I was working with a PING sensor tonight and decided to get the pulseIn() function working… instead of a blocking call to pulseIn() which I had working but it just seemed kind of slow, I decided to use interrupts and this is what came out of it. It really needs a library written for it to make it more friendly, but it works rather well. The interrupts themselves will block to do the timing, but you don’t have to block waiting for the first edge. You kind of do for the FALLING edge though for whatever reason, you can see my comments in the example. For measuring short high pulses, this is pretty nice. If you’d like to improve this please do! Just thought I’d share in case anyone needed this.
//
// pulseIn() replacement for Photon
//
// This is meant for clean debounced waveforms
// Noise in == noise out
//
/* SAMPLE OUTPUT
Pulse high measured: 1004
Pulse low measured: 1005
Pulse high measured: 1004
Pulse low measured: 1005
Pulse high measured: 998
Pulse low measured: 1005
Pulse high measured: 1004
Pulse low measured: 1005
Pulse high measured: 1004
Pulse low measured: 1005
*/
// Uncomment this to generate calibration pulses
// hook D1 to D6 and D1 to D4 to calibrate
// TICKS_PER_1000US for pulseHigh() and pulseLow()
#define CALIBRATION_PULSES
#include "application.h"
STM32_Pin_Info* PIN_MAP2 = HAL_Pin_Map(); // Pointer required for highest access speed
#define pinLO(_pin) (PIN_MAP2[_pin].gpio_peripheral->BSRRH = PIN_MAP2[_pin].gpio_pin)

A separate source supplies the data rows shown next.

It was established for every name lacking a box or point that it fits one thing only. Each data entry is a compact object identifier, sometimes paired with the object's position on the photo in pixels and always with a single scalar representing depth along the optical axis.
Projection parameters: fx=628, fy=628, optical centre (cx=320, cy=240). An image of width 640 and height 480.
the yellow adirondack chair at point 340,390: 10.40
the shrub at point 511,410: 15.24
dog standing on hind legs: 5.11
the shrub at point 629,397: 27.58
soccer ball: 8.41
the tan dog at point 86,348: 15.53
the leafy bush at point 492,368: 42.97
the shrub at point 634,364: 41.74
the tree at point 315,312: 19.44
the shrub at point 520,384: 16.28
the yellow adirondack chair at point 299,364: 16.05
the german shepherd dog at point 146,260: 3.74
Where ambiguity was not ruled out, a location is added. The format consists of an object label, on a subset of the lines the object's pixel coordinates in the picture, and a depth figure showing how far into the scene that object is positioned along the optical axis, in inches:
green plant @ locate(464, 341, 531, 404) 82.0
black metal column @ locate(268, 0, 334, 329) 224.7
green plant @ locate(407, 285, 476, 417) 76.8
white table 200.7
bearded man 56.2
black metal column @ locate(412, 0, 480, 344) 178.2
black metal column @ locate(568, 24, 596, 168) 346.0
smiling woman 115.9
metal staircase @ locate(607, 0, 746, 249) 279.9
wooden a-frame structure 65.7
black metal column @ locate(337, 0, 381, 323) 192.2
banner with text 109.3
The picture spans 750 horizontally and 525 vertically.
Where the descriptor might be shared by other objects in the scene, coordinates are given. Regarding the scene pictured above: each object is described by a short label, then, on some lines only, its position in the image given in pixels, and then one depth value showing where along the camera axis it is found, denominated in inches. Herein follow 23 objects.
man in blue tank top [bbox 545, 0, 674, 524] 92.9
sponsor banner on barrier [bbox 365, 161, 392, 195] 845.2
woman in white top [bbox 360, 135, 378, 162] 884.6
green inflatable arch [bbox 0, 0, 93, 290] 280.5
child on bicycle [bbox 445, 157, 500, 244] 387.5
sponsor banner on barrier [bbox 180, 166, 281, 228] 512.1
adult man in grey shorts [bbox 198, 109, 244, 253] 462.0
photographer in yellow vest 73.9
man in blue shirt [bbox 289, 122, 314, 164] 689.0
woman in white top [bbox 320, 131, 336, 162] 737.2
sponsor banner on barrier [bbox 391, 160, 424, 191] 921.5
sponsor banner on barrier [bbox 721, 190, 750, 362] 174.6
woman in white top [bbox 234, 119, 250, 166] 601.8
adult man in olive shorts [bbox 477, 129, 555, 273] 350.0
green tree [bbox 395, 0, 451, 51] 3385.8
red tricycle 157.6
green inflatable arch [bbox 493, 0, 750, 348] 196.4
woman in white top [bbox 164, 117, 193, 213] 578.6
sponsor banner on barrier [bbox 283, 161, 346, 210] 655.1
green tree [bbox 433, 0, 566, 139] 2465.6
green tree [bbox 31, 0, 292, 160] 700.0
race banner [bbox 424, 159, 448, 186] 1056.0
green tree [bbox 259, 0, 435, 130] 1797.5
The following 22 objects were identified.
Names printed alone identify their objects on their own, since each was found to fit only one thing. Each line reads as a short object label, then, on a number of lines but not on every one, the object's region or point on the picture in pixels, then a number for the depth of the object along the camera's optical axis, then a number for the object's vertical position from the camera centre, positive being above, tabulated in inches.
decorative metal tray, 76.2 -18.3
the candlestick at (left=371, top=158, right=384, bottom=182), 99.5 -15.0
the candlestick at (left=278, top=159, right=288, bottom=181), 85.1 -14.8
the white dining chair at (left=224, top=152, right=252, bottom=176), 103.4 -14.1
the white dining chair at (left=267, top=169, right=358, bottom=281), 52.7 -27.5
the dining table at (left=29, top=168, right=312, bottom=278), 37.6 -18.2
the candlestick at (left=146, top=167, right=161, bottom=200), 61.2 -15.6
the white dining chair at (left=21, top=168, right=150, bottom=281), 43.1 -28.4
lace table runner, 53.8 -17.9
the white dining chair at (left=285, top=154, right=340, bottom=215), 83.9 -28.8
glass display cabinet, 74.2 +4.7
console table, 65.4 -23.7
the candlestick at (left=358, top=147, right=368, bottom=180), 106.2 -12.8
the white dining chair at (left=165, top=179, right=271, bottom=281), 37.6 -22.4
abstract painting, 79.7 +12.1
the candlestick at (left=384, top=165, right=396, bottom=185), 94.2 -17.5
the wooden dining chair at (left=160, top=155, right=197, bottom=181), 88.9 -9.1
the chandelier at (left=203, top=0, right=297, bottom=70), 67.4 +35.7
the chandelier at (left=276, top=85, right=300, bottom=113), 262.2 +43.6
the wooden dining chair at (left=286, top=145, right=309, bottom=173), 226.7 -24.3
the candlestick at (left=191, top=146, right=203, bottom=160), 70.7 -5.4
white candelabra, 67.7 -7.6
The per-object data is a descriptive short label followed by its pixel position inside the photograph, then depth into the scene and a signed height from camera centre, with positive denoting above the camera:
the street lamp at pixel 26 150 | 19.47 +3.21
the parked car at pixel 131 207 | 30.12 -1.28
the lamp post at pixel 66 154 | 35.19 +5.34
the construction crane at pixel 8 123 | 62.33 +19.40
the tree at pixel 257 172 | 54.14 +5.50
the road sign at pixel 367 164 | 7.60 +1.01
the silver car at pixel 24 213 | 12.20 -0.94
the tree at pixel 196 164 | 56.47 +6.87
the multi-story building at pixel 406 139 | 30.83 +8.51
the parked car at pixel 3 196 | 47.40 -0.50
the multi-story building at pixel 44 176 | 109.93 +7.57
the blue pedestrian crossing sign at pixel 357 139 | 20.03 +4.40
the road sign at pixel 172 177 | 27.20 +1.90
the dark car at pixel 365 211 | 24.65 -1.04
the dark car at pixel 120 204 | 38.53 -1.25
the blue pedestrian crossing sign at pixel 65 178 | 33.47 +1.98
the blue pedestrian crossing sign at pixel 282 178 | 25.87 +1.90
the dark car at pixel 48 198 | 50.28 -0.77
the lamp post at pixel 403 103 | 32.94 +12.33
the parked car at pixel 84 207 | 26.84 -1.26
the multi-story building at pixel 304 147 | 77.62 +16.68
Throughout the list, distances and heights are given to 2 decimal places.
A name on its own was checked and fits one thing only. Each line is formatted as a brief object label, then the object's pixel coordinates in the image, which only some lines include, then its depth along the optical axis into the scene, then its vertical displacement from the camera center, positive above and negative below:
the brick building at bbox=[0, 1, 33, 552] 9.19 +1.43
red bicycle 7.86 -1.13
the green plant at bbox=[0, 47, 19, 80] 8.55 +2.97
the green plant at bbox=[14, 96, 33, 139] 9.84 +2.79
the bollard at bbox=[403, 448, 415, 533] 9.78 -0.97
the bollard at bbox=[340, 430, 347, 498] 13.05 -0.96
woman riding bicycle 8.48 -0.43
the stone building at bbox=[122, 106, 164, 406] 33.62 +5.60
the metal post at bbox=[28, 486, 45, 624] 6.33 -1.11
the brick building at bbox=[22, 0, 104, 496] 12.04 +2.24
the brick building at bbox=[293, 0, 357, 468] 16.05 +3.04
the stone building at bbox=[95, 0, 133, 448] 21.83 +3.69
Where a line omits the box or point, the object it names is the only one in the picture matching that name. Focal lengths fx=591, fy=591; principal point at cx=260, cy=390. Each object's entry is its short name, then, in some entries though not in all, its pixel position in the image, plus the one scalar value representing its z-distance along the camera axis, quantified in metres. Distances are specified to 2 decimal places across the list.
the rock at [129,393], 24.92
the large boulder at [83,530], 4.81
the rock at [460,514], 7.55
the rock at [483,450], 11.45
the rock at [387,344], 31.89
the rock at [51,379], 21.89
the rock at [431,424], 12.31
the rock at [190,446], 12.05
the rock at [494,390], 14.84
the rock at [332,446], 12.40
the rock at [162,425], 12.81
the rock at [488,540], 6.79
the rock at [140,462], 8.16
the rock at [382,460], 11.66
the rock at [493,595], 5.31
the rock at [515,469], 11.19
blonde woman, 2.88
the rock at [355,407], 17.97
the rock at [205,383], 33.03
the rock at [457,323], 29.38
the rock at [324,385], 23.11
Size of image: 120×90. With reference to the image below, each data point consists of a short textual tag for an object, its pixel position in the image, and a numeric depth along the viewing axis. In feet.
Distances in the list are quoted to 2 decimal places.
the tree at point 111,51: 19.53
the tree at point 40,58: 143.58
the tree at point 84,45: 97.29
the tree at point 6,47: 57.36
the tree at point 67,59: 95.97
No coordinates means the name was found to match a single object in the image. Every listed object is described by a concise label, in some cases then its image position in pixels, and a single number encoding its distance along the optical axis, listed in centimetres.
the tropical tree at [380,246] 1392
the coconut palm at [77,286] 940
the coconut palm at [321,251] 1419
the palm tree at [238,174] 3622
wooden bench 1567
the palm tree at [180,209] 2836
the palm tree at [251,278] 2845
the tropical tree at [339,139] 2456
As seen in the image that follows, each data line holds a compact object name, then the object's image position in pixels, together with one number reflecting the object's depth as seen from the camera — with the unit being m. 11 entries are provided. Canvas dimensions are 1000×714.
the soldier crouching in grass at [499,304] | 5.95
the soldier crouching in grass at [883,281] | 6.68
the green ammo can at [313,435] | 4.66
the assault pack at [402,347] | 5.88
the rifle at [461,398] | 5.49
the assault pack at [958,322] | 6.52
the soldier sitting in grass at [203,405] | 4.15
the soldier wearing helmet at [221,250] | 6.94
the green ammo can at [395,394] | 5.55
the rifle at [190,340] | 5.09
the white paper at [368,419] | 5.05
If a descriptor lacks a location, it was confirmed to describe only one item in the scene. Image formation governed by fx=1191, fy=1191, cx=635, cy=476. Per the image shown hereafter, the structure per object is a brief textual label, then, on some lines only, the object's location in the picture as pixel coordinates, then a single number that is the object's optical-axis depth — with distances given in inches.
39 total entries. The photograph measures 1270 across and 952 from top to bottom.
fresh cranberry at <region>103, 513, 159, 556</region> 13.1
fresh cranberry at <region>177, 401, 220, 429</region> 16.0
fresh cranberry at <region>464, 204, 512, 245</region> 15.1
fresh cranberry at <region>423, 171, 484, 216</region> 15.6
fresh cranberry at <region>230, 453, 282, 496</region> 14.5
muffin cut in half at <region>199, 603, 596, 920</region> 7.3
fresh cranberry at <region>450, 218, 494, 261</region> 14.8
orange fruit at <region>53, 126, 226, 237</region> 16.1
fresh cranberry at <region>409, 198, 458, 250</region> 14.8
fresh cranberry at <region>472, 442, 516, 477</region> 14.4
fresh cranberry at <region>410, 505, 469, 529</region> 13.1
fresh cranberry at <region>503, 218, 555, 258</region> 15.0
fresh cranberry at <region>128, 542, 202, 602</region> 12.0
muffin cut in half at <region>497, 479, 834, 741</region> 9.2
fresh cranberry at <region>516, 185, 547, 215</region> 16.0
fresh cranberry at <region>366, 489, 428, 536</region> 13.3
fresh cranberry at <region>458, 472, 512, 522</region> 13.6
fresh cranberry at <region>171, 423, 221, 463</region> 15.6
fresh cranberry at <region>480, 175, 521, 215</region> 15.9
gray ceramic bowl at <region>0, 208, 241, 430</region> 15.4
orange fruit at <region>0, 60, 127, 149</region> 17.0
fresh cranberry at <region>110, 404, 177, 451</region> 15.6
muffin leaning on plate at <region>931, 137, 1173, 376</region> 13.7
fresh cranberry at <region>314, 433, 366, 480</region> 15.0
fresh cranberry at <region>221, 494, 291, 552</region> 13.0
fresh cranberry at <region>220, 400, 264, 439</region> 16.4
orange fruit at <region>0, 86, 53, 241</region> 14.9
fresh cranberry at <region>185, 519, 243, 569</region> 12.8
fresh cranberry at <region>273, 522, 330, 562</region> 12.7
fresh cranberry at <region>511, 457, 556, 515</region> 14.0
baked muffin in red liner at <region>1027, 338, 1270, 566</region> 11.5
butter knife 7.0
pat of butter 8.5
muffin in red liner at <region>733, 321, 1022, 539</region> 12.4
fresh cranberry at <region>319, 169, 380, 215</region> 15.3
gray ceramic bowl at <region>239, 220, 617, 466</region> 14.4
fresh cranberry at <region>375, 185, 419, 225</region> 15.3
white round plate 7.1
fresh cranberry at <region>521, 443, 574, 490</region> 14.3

#define pinHI(_pin) (PIN_MAP2[_pin].gpio_peripheral->BSRRL = PIN_MAP2[_pin].gpio_pin)
#define pinSet(_pin, _hilo) (_hilo ? pinHI(_pin) : pinLO(_pin))
uint32_t pulseHighMeas = 0;
uint32_t pulseLowMeas = 0;
void setup() {
#ifdef CALIBRATION_PULSES
pinMode(D1, OUTPUT);
analogWrite(D1, 128); // 50% 500Hz HIGH 1000us / LOW 1000us
#endif
Serial.begin(115200);
Serial.println("PulseIn Replacement");
// NOTE: D5 seems kind of flaky.
attachInterrupt(D6, pulseHigh, RISING);
attachInterrupt(D4, pulseLow, FALLING);
}
void loop() {
if (pulseHighMeas) {
if (pulseHighMeas != 1) {
Serial.print("Pulse high measured: ");
Serial.println(pulseHighMeas);
}
pulseHighMeas = 0;
attachInterrupt(D6, pulseHigh, RISING);
}
if (pulseLowMeas) {
if (pulseLowMeas != 1) {
Serial.print("Pulse low measured: ");
Serial.println(pulseLowMeas);
}
pulseLowMeas = 0;
attachInterrupt(D4, pulseLow, FALLING);
}
// Slow down the crazy output
delay(1000);
}
void pulseHigh() {
#define TICKS_PER_1000US 5966.0
#define PULSE_INVALID 999999999
uint16_t pin = D6;
detachInterrupt(pin);
STM32_Pin_Info* PIN_MAP2 = HAL_Pin_Map(); // Pointer required for highest access speed
GPIO_TypeDef* portMask = (PIN_MAP2[pin].gpio_peripheral);
uint16_t pinMask = (PIN_MAP2[pin].gpio_pin);
uint32_t pulseCount = 0;
uint32_t loopMax = TICKS_PER_1000US * 1000 * 10; // 10 seconds timeout to maintain the Particle Cloud connection.
while (GPIO_ReadInputDataBit(portMask, pinMask) == HIGH) {
if (pulseCount++ == loopMax) {
pulseHighMeas = PULSE_INVALID;
return;
}
}
// pulseCount is TICKS_PER_1000US with a 1000us calibration pulse.
// Add 1 as a minimum to let the application know this function was called.
pulseHighMeas = (pulseCount * (double)(1000.0 / TICKS_PER_1000US)) + 1;
}
void pulseLow() {
#define TICKS_PER_1000US 6250.0
#define PULSE_INVALID 999999999
uint16_t pin = D4;
detachInterrupt(pin);
STM32_Pin_Info* PIN_MAP2 = HAL_Pin_Map(); // Pointer required for highest access speed
GPIO_TypeDef* portMask = (PIN_MAP2[pin].gpio_peripheral);
uint16_t pinMask = (PIN_MAP2[pin].gpio_pin);
uint32_t pulseCount = 0;
uint32_t loopMax = TICKS_PER_1000US * 1000 * 10; // 10 seconds timeout to maintain the Particle Cloud connection.
// Throw away the first LOW pulse, because there seems to be some false
// triggering immediately after attaching a FALLING interrupt.
// NOTE: This is fine for fast reocurring waveforms, but not ones that
// are far and few between.
while (GPIO_ReadInputDataBit(portMask, pinMask) == LOW);
// Wait for 2nd FALLING edge
while (GPIO_ReadInputDataBit(portMask, pinMask) == HIGH);
while (GPIO_ReadInputDataBit(portMask, pinMask) == LOW) {
if (pulseCount++ == loopMax) {
pulseLowMeas = PULSE_INVALID;
return;
}
}
// pulseCount is TICKS_PER_1000US with a 1000us calibration pulse.
// Add 1 as a minimum to let the application know this function was called.
pulseLowMeas = (pulseCount * (double)(1000.0 / TICKS_PER_1000US)) + 1;
}